Records from a data source:
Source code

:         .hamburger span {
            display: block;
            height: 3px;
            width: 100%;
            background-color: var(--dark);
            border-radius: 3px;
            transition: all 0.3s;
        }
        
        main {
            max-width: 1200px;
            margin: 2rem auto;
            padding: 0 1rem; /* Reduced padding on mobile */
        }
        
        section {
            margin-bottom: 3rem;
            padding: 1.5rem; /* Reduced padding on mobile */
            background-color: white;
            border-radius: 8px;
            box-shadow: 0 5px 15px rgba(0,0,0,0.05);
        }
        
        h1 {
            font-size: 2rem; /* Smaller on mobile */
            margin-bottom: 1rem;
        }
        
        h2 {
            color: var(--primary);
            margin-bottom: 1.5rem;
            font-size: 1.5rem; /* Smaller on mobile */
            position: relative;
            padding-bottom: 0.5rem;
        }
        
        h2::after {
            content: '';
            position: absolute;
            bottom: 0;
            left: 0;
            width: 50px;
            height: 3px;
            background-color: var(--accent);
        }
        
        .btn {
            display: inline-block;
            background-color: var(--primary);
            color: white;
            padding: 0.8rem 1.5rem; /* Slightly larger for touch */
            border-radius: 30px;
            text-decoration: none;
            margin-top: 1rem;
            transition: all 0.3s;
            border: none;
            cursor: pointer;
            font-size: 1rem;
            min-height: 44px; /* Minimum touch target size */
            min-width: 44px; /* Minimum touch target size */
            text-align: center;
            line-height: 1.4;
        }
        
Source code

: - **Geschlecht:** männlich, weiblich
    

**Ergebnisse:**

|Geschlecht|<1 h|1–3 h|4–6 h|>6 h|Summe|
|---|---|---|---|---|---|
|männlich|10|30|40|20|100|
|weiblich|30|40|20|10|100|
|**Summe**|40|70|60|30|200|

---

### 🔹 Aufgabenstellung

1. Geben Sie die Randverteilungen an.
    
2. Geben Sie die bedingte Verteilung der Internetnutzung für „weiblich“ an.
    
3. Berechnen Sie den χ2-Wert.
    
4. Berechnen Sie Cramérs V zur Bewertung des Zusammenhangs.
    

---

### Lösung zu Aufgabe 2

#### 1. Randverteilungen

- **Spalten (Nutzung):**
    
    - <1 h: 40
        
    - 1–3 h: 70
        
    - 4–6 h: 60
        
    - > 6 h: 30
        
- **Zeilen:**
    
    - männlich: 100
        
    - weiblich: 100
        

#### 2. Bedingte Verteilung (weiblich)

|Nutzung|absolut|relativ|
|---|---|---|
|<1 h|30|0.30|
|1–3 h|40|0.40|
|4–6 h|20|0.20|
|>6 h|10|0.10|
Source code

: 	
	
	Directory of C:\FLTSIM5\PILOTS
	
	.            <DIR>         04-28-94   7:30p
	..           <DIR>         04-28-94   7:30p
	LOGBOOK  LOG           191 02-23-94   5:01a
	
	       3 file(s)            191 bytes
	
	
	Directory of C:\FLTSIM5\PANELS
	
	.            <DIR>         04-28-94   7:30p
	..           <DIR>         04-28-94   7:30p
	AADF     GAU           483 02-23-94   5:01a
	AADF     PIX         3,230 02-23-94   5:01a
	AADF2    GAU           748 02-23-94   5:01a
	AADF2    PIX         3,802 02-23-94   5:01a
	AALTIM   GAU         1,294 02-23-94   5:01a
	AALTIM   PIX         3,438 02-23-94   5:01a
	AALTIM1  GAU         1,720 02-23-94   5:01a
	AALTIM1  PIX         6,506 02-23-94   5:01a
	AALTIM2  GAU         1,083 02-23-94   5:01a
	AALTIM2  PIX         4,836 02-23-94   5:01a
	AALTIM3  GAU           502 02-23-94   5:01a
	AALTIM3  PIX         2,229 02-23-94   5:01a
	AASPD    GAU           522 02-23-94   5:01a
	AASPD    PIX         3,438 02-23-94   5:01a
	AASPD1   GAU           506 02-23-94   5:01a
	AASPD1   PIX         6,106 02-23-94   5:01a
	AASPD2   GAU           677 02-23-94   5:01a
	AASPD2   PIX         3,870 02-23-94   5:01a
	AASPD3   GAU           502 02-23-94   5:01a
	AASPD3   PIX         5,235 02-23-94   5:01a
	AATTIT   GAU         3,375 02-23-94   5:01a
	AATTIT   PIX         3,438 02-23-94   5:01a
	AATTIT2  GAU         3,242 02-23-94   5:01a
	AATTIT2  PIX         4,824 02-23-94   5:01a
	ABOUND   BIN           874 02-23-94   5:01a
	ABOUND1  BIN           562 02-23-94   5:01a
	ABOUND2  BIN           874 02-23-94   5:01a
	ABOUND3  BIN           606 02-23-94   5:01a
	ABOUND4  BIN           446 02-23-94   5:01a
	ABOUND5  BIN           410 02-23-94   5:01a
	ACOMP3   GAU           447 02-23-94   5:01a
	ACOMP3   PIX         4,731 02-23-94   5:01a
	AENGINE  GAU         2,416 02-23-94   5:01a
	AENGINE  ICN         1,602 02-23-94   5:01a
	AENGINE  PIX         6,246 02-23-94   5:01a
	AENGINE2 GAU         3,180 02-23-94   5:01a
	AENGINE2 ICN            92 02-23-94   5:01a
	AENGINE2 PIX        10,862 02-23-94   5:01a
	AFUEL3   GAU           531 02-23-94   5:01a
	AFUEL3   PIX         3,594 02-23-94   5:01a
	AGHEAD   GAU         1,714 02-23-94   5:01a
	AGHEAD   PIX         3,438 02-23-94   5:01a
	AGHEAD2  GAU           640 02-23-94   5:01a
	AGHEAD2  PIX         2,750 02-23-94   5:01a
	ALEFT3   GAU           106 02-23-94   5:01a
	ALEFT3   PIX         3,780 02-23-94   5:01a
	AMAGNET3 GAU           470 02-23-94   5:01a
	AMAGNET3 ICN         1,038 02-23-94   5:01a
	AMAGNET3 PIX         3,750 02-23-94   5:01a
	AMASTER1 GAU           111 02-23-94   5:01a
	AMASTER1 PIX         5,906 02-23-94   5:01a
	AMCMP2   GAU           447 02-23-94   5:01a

To do = Can you give all the items again with every "02-23-94" replaced by "03-01-94" and nothing else changed?

Response box =
Source code

:         .hamburger span {
            display: block;
            height: 3px;
            width: 100%;
            background-color: var(--dark);
            border-radius: 3px;
            transition: all 0.3s;
        }
        
        main {
            max-width: 1200px;
            margin: 2rem auto;
            padding: 0 1rem; /* Reduced padding on mobile */
        }
        
        section {
            margin-bottom: 3rem;
            padding: 1.5rem; /* Reduced padding on mobile */
            background-color: white;
            border-radius: 8px;
            box-shadow: 0 5px 15px rgba(0,0,0,0.05);
        }
        
        h1 {
            font-size: 2rem; /* Smaller on mobile */
            margin-bottom: 1rem;
        }
        
        h2 {
            color: var(--primary);
            margin-bottom: 1.5rem;
            font-size: 1.5rem; /* Smaller on mobile */
            position: relative;
            padding-bottom: 0.5rem;
        }
        
        h2::after {
            content: '';
            position: absolute;
            bottom: 0;
            left: 0;
            width: 50px;
            height: 3px;
            background-color: var(--accent);
        }
        
        .btn {
            display: inline-block;
            background-color: var(--primary);
            color: white;
            padding: 0.8rem 1.5rem; /* Slightly larger for touch */
            border-radius: 30px;
            text-decoration: none;
            margin-top: 1rem;
            transition: all 0.3s;
            border: none;
            cursor: pointer;
            font-size: 1rem;
            min-height: 44px; /* Minimum touch target size */
            min-width: 44px; /* Minimum touch target size */
            text-align: center;
            line-height: 1.4;
        }
        
Source code

: - **Geschlecht:** männlich, weiblich
    

**Ergebnisse:**

|Geschlecht|<1 h|1–3 h|4–6 h|>6 h|Summe|
|---|---|---|---|---|---|
|männlich|10|30|40|20|100|
|weiblich|30|40|20|10|100|
|**Summe**|40|70|60|30|200|

---

### 🔹 Aufgabenstellung

1. Geben Sie die Randverteilungen an.
    
2. Geben Sie die bedingte Verteilung der Internetnutzung für „weiblich“ an.
    
3. Berechnen Sie den χ2-Wert.
    
4. Berechnen Sie Cramérs V zur Bewertung des Zusammenhangs.
    

---

### Lösung zu Aufgabe 2

#### 1. Randverteilungen

- **Spalten (Nutzung):**
    
    - <1 h: 40
        
    - 1–3 h: 70
        
    - 4–6 h: 60
        
    - > 6 h: 30
        
- **Zeilen:**
    
    - männlich: 100
        
    - weiblich: 100
        

#### 2. Bedingte Verteilung (weiblich)

|Nutzung|absolut|relativ|
|---|---|---|
|<1 h|30|0.30|
|1–3 h|40|0.40|
|4–6 h|20|0.20|
|>6 h|10|0.10|
Source code

: 	
	
	Directory of C:\FLTSIM5\PILOTS
	
	.            <DIR>         04-28-94   7:30p
	..           <DIR>         04-28-94   7:30p
	LOGBOOK  LOG           191 03-01-94   5:01a
	
	       3 file(s)            191 bytes
	
	
	Directory of C:\FLTSIM5\PANELS
	
	.            <DIR>         04-28-94   7:30p
	..           <DIR>         04-28-94   7:30p
	AADF     GAU           483 03-01-94   5:01a
	AADF     PIX         3,230 03-01-94   5:01a
	AADF2    GAU           748 03-01-94   5:01a
	AADF2    PIX         3,802 03-01-94   5:01a
	AALTIM   GAU         1,294 03-01-94   5:01a
	AALTIM   PIX         3,438 03-01-94   5:01a
	AALTIM1  GAU         1,720 03-01-94   5:01a
	AALTIM1  PIX         6,506 03-01-94   5:01a
	AALTIM2  GAU         1,083 03-01-94   5:01a
	AALTIM2  PIX         4,836 03-01-94   5:01a
	AALTIM3  GAU           502 03-01-94   5:01a
	AALTIM3  PIX         2,229 03-01-94   5:01a
	AASPD    GAU           522 03-01-94   5:01a
	AASPD    PIX         3,438 03-01-94   5:01a
	AASPD1   GAU           506 03-01-94   5:01a
	AASPD1   PIX         6,106 03-01-94   5:01a
	AASPD2   GAU           677 03-01-94   5:01a
	AASPD2   PIX         3,870 03-01-94   5:01a
	AASPD3   GAU           502 03-01-94   5:01a
	AASPD3   PIX         5,235 03-01-94   5:01a
	AATTIT   GAU         3,375 03-01-94   5:01a
	AATTIT   PIX         3,438 03-01-94   5:01a
	AATTIT2  GAU         3,242 03-01-94   5:01a
	AATTIT2  PIX         4,824 03-01-94   5:01a
	ABOUND   BIN           874 03-01-94   5:01a
	ABOUND1  BIN           562 03-01-94   5:01a
	ABOUND2  BIN           874 03-01-94   5:01a
	ABOUND3  BIN           606 03-01-94   5:01a
	ABOUND4  BIN           446 03-01-94   5:01a
	ABOUND5  BIN           410 03-01-94   5:01a
	ACOMP3   GAU           447 03-01-94   5:01a
	ACOMP3   PIX         4,731 03-01-94   5:01a
	AENGINE  GAU         2,416 03-01-94   5:01a
	AENGINE  ICN         1,602 03-01-94   5:01a
	AENGINE  PIX         6,246 03-01-94   5:01a
	AENGINE2 GAU         3,180 03-01-94   5:01a
	AENGINE2 ICN            92 03-01-94   5:01a
	AENGINE2 PIX        10,862 03-01-94   5:01a
	AFUEL3   GAU           531 03-01-94   5:01a
	AFUEL3   PIX         3,594 03-01-94   5:01a
	AGHEAD   GAU         1,714 03-01-94   5:01a
	AGHEAD   PIX         3,438 03-01-94   5:01a
	AGHEAD2  GAU           640 03-01-94   5:01a
	AGHEAD2  PIX         2,750 03-01-94   5:01a
	ALEFT3   GAU           106 03-01-94   5:01a
	ALEFT3   PIX         3,780 03-01-94   5:01a
	AMAGNET3 GAU           470 03-01-94   5:01a
	AMAGNET3 ICN         1,038 03-01-94   5:01a
	AMAGNET3 PIX         3,750 03-01-94   5:01a
	AMASTER1 GAU           111 03-01-94   5:01a
	AMASTER1 PIX         5,906 03-01-94   5:01a
	AMCMP2   GAU           447 03-01-94   5:01a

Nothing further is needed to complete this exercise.